They do have stereo cameras and sensor fusing, as well as detecting more than ju...

tbabb · on March 20, 2019

What in that video suggests sensor and/or stereo fusion to you?

I notice that the temporal coherence is pretty bad-- Pedestrians pop out of recognition when they go behind trees; lane/exit boundaries wiggle all over the place and occasionally frame-pop into different configurations. A kalman filter, for example, is a state estimator which maintains temporal coherence, and makes heavy use of previous estimates/sensor inference when computing the most updated estimate. It doesn't look to me like that kind of strategy is being used to maintain the vehicle's world model. IMO a good estimator wouldn't treat "a pedestrian popping out of existence" as the most likely estimate for any circumstance, let alone one where they were clearly present in the previous 50 frames.

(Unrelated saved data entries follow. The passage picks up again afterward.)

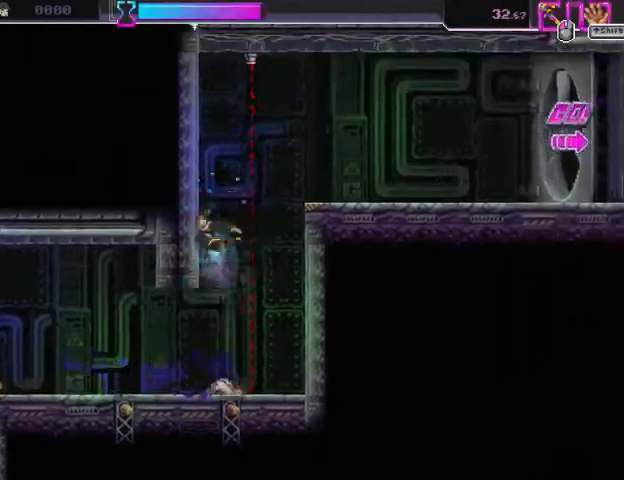
Gameplay with keyboard and mouse; each line is a JSON object with the keys and mouse buttons held at the frame after it. "events" lists presses ("down") and releases ("up") of "a", "ctrl", "d", "e", "f", "q", "r", "s", "shift", "space", "tab", "w", "mouse_left", "mouse_wheel", "mouse_right", "mouse_mb4" and "mouse_mb5" between this image and that frame as [ms after this image, input, new state], when the widget could be followed in between. "mouse_left", "mouse_wheel", "mouse_right", "mouse_mb4", "mouse_mb5" = the "left", "wheel", "right", "mb4", "mb5" buttons of the "mouse" list. No other keys are recorded. "wheel" means that the mouse wheel is clicked or scrolled. Mouse movement is not recorded.
{"keys": ["d", "space"], "mouse": [], "events": [[67, "mouse_left", "up"], [100, "a", "up"], [167, "d", "down"], [200, "space", "down"]]}
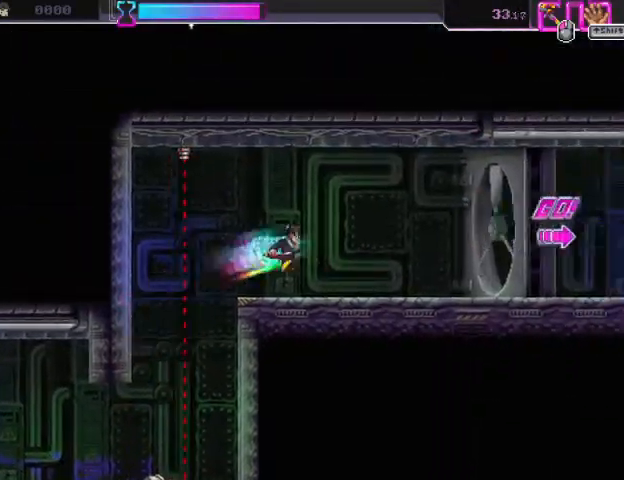
{"keys": ["s"], "mouse": [], "events": [[133, "space", "up"], [167, "s", "down"], [433, "d", "up"]]}
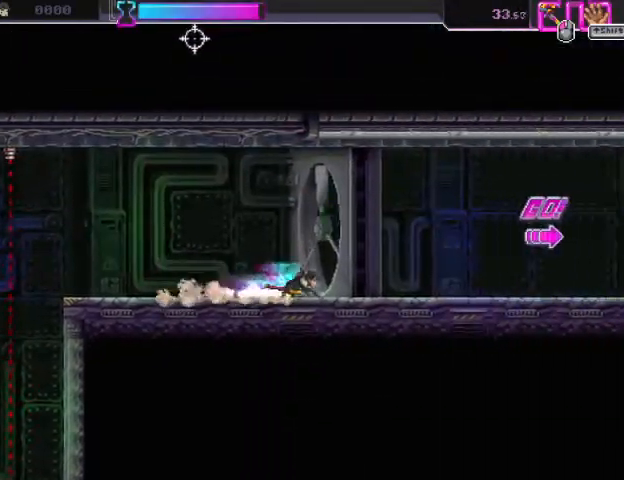
{"keys": ["d", "s"], "mouse": [], "events": [[133, "d", "down"], [333, "d", "up"], [500, "d", "down"]]}
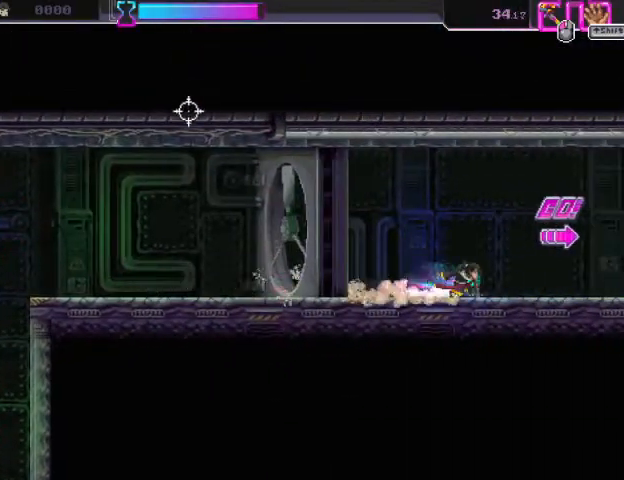
{"keys": ["d"], "mouse": ["right"], "events": [[200, "s", "up"], [333, "mouse_right", "down"]]}
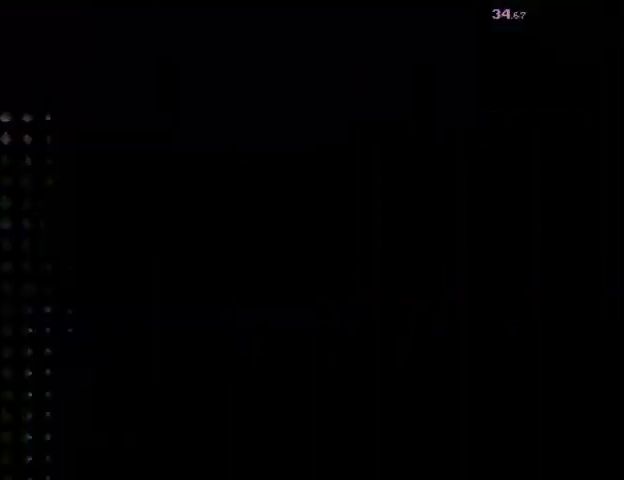
{"keys": ["d"], "mouse": ["right"], "events": []}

I don't doubt they're using KF on the vehicle's inertial movement, but based on the failures and this video, it sure doesn't look like it's using a fusion technique for the world model.

There are left and right-looking cameras, but the FOV overlap between them is not very substantial, and there can't be stereopsis where there is no overlap. Per the Tesla website, there are three forward-looking cameras, and they each have a different FOV. The parallax baseline between them is only a few centimeters, too, so the depth sensitivity isn't going to be spectacular. It's certainly possible that there could be some narrow-baseline stereo fusion, but it could only really happen inside the narrowest field of view, where the coverage overlaps with more than one camera. That's the circumstance where having a narrow baseline would hurt the most. Based on that it doesn't really seem like the system is well set-up for stereopsis; if it's there it seems like an afterthought.

I could certainly be wrong, as I don't have access to the code. Are you going by some other secondary source/information?

davrosthedalek · on March 21, 2019

To be fair, it could be that this is what the camera segmentation does before it is combined with other sensors, and before it is used to update the word model (which then has temporal information)

ben174 · on March 20, 2019

Certainly two cameras with different FOVs could be combined to give the same depth data that a stereo camera setup could give, right?

dmitrygr · on March 20, 2019

not if they are on the same axis. then anything along that axis cannot have its depth determined

ec109685 · on March 21, 2019

It can through other signals. You can drive successfully with one eye.

darkpuma · on March 21, 2019

I've got one eye at 20-20 vision, and the second legally blind without correction. My drivers license has a little note that it's not legal for me to drive without my glasses, which I never wear under any other circumstances.

So it's not so clear cut as you make it out to be.

(And you know what? Even if it were legal for me to drive without those glasses, I'd still drive with them. Because ranging is important!)

tbabb · on March 21, 2019

That's not stereopsis. And it's terribly inaccurate.

ec109685 · on March 21, 2019

No it isn’t. You can perceive depth through motion. And one eyed people can drive a car legally: https://itstillruns.com/can-drive-blind-one-eye-5689258.html

gamblor956 · on March 20, 2019

Stereo cameras overlap. Tesla's cameras are intended for 360-degree coverage, not overlapping vision.